Post by KC on Jan 13, 2006 20:45:46 GMT -5
12/28/2005 - A federal appeals court probably had every good intention when it held that an Ohio couple must have an attorney representing them if they intend to press on with a legal appeal regarding the education their autistic child is receiving.
But the case may provide yet another example of how good intention, even a proper ruling in a particular case, can hold unintended and unfortunate consequences for others.
Federal civil rights law governing appropriate public education for children with disabilities has been a godsend for those children and their families, if not school districts, in all cases.
Jeff and Sandee Winkelman say they have spent about $30,000 in legal fees since first contesting their son's education treatment in 2003.
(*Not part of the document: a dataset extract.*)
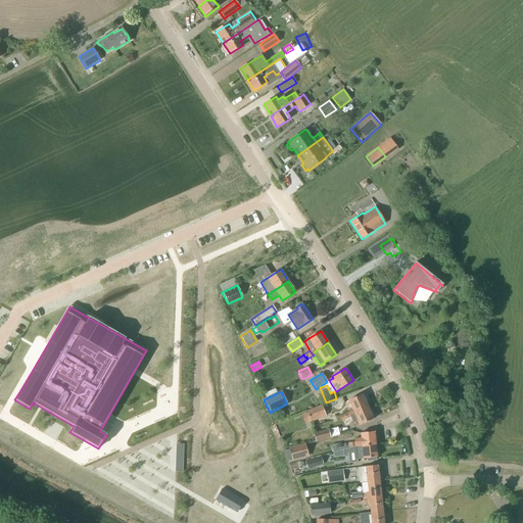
[(362,394),(348,400),(352,411),(348,412),(349,415),(368,407),(366,402),(368,400),(366,395),(363,396),(362,394)]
They say the Parma, Ohio, school district does not have an adequate plan for dealing with the 6-year-old's behavioral problems stemming from his autism and want the district to pay the $56,000 annual enrollment cost to place the child in a school that specializes in autistic children.
The school district says the child will benefit from mainstreaming in local classrooms and that the Winkelmans have been persistent but unsuccessful in their ongoing legal claims.
The 6U.S. Court of Appeals says that because the Winkelmans will be representing their child and not themselves, they must have an attorney to continue arguing their case.
A lot of school districts no doubt are saddled with parents like the Winkelmans who simply don't know when to call it quits, or how to compromise.
But to suggest that parents of disabled children cannot legally challenge local school officials absent legal counsel is handing a huge advantage to school districts which have deeper pockets to pay counsel, courtesy of taxpayers. Instead of advancing the interests of those children, in practice it is more apt to prove a setback to their education interests.
This case merits added cautious judicial review.